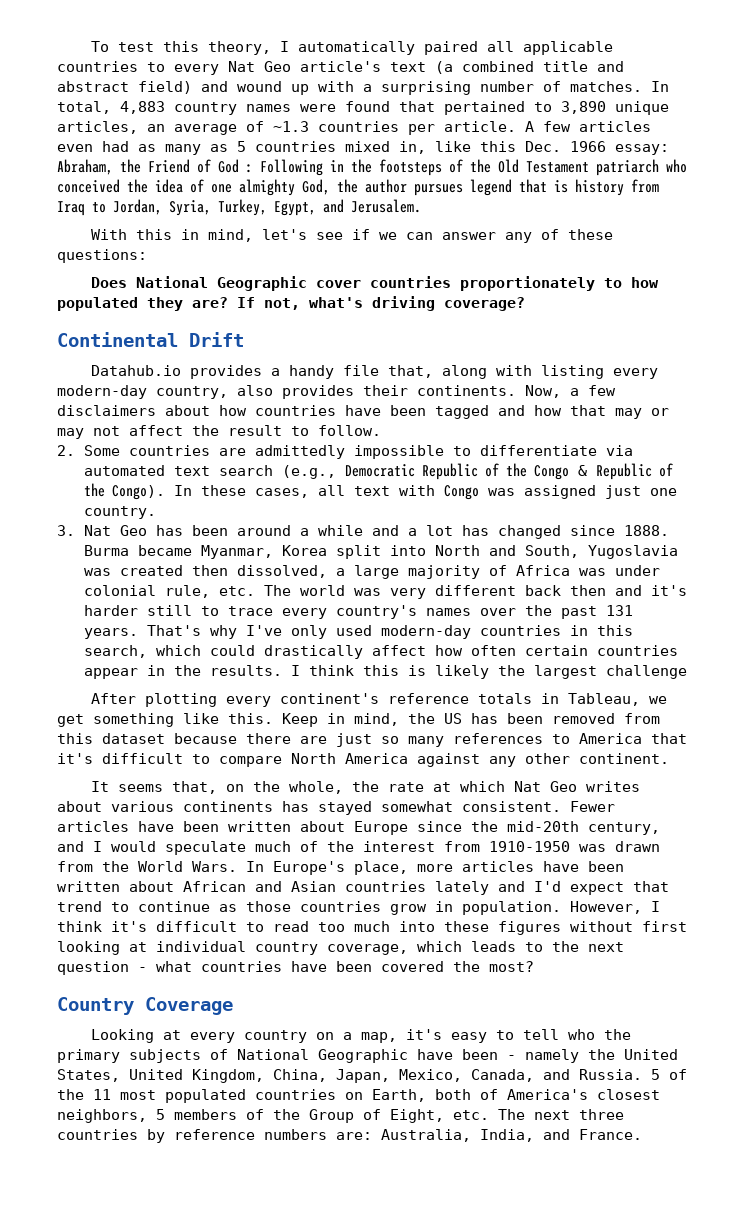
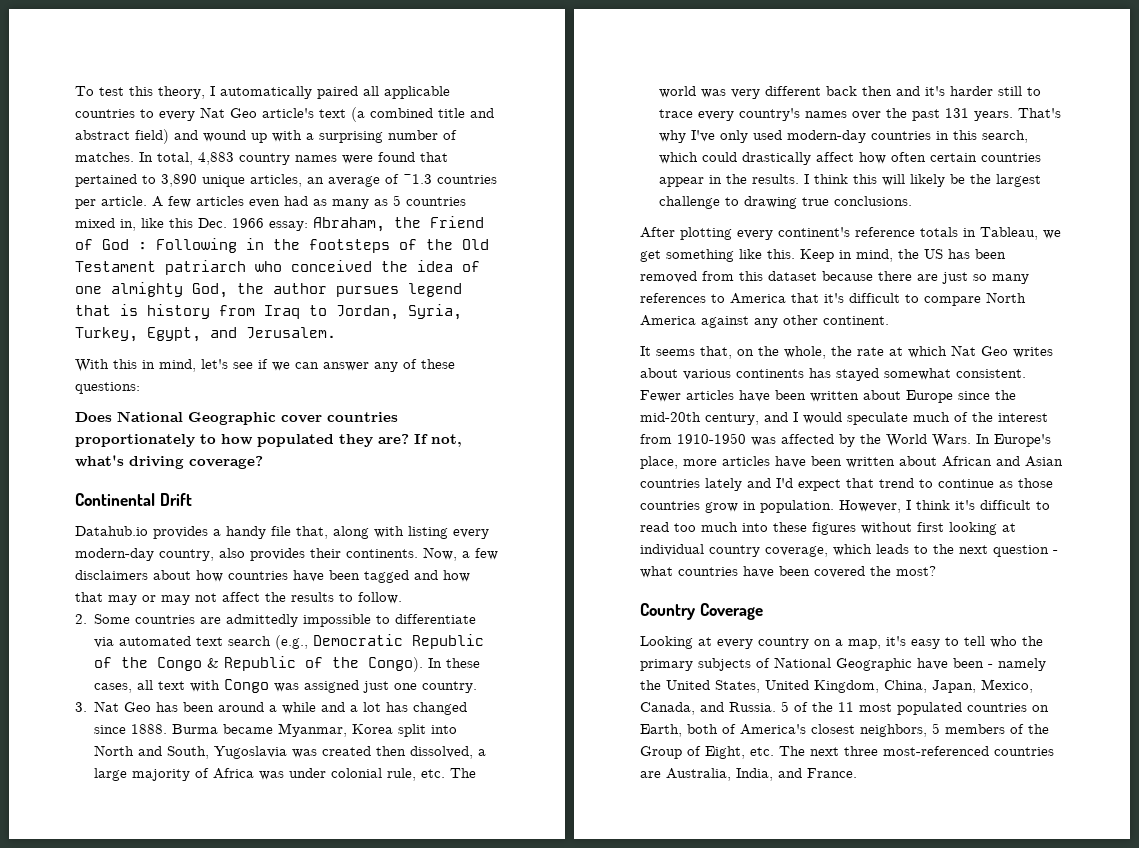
[228,425,282,436] result -> [291,592,334,602] results
[407,665,489,679] is likely -> [882,174,966,187] will likely be
(687, 672) none -> [725,196,913,209] to drawing true conclusions.
[615,841,660,852] [57,861,93,872] drawn from -> [781,434,855,447] affected by
[57,1129,372,1143] countries by reference numbers are: -> [883,746,1054,756] [640,771,661,778] most-referenced countries are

**Directions:**
Would you repeat the entries exactly, but with no pictures?

**Exercise solution:**
[228,425,282,436] result -> [291,592,334,602] results
[407,665,489,679] is likely -> [882,174,966,187] will likely be
(687, 672) none -> [725,196,913,209] to drawing true conclusions.
[615,841,660,852] [57,861,93,872] drawn from -> [781,434,855,447] affected by
[57,1129,372,1143] countries by reference numbers are: -> [883,746,1054,756] [640,771,661,778] most-referenced countries are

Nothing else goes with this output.